• _ABOUT THIS EXERCISE_:
The answer should consist of the records below, repeated exactly, and no pictures.

────────────────

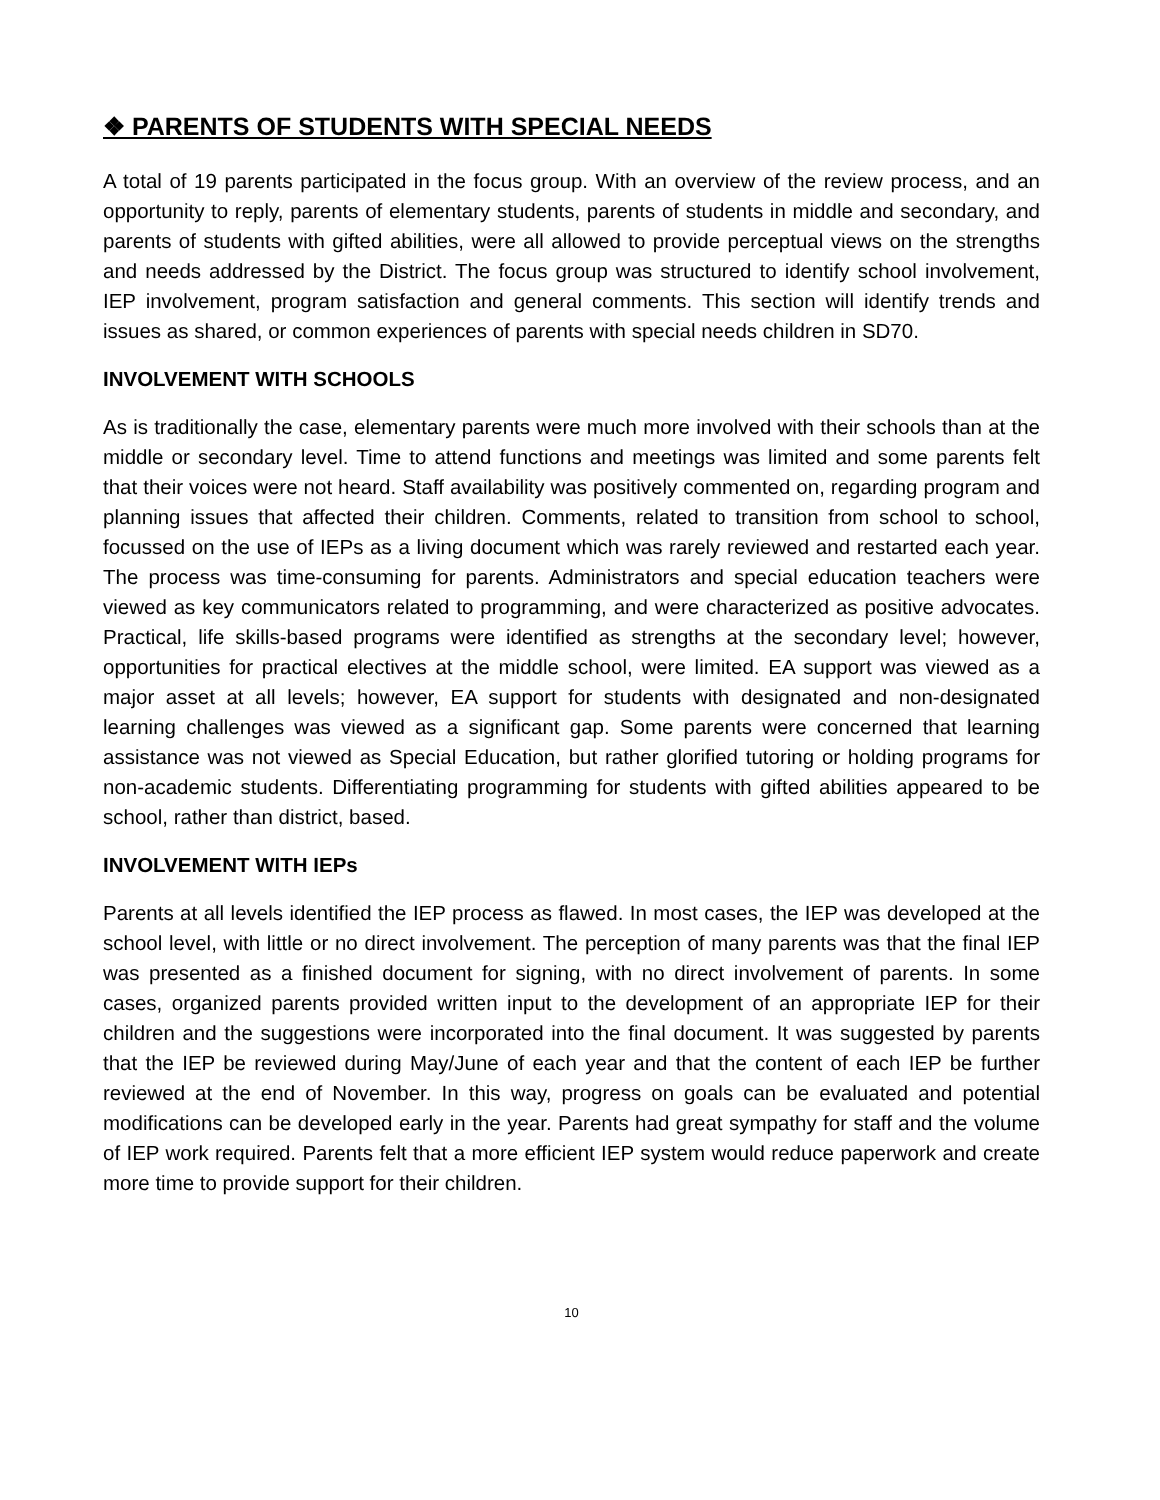❖ PARENTS OF STUDENTS WITH SPECIAL NEEDS
A total of 19 parents participated in the focus group. With an overview of the review process, and an opportunity to reply, parents of elementary students, parents of students in middle and secondary, and parents of students with gifted abilities, were all allowed to provide perceptual views on the strengths and needs addressed by the District. The focus group was structured to identify school involvement, IEP involvement, program satisfaction and general comments. This section will identify trends and issues as shared, or common experiences of parents with special needs children in SD70.
INVOLVEMENT WITH SCHOOLS
As is traditionally the case, elementary parents were much more involved with their schools than at the middle or secondary level. Time to attend functions and meetings was limited and some parents felt that their voices were not heard. Staff availability was positively commented on, regarding program and planning issues that affected their children. Comments, related to transition from school to school, focussed on the use of IEPs as a living document which was rarely reviewed and restarted each year. The process was time-consuming for parents. Administrators and special education teachers were viewed as key communicators related to programming, and were characterized as positive advocates. Practical, life skills-based programs were identified as strengths at the secondary level; however, opportunities for practical electives at the middle school, were limited. EA support was viewed as a major asset at all levels; however, EA support for students with designated and non-designated learning challenges was viewed as a significant gap. Some parents were concerned that learning assistance was not viewed as Special Education, but rather glorified tutoring or holding programs for non-academic students. Differentiating programming for students with gifted abilities appeared to be school, rather than district, based.
INVOLVEMENT WITH IEPs
Parents at all levels identified the IEP process as flawed. In most cases, the IEP was developed at the school level, with little or no direct involvement. The perception of many parents was that the final IEP was presented as a finished document for signing, with no direct involvement of parents. In some cases, organized parents provided written input to the development of an appropriate IEP for their children and the suggestions were incorporated into the final document. It was suggested by parents that the IEP be reviewed during May/June of each year and that the content of each IEP be further reviewed at the end of November. In this way, progress on goals can be evaluated and potential modifications can be developed early in the year. Parents had great sympathy for staff and the volume of IEP work required. Parents felt that a more efficient IEP system would reduce paperwork and create more time to provide support for their children.
10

────────────────

• _EXERCISE OUTPUT_:
❖ PARENTS OF STUDENTS WITH SPECIAL NEEDS
A total of 19 parents participated in the focus group. With an overview of the review process, and an opportunity to reply, parents of elementary students, parents of students in middle and secondary, and parents of students with gifted abilities, were all allowed to provide perceptual views on the strengths and needs addressed by the District. The focus group was structured to identify school involvement, IEP involvement, program satisfaction and general comments. This section will identify trends and issues as shared, or common experiences of parents with special needs children in SD70.
INVOLVEMENT WITH SCHOOLS
As is traditionally the case, elementary parents were much more involved with their schools than at the middle or secondary level. Time to attend functions and meetings was limited and some parents felt that their voices were not heard. Staff availability was positively commented on, regarding program and planning issues that affected their children. Comments, related to transition from school to school, focussed on the use of IEPs as a living document which was rarely reviewed and restarted each year. The process was time-consuming for parents. Administrators and special education teachers were viewed as key communicators related to programming, and were characterized as positive advocates. Practical, life skills-based programs were identified as strengths at the secondary level; however, opportunities for practical electives at the middle school, were limited. EA support was viewed as a major asset at all levels; however, EA support for students with designated and non-designated learning challenges was viewed as a significant gap. Some parents were concerned that learning assistance was not viewed as Special Education, but rather glorified tutoring or holding programs for non-academic students. Differentiating programming for students with gifted abilities appeared to be school, rather than district, based.
INVOLVEMENT WITH IEPs
Parents at all levels identified the IEP process as flawed. In most cases, the IEP was developed at the school level, with little or no direct involvement. The perception of many parents was that the final IEP was presented as a finished document for signing, with no direct involvement of parents. In some cases, organized parents provided written input to the development of an appropriate IEP for their children and the suggestions were incorporated into the final document. It was suggested by parents that the IEP be reviewed during May/June of each year and that the content of each IEP be further reviewed at the end of November. In this way, progress on goals can be evaluated and potential modifications can be developed early in the year. Parents had great sympathy for staff and the volume of IEP work required. Parents felt that a more efficient IEP system would reduce paperwork and create more time to provide support for their children.
10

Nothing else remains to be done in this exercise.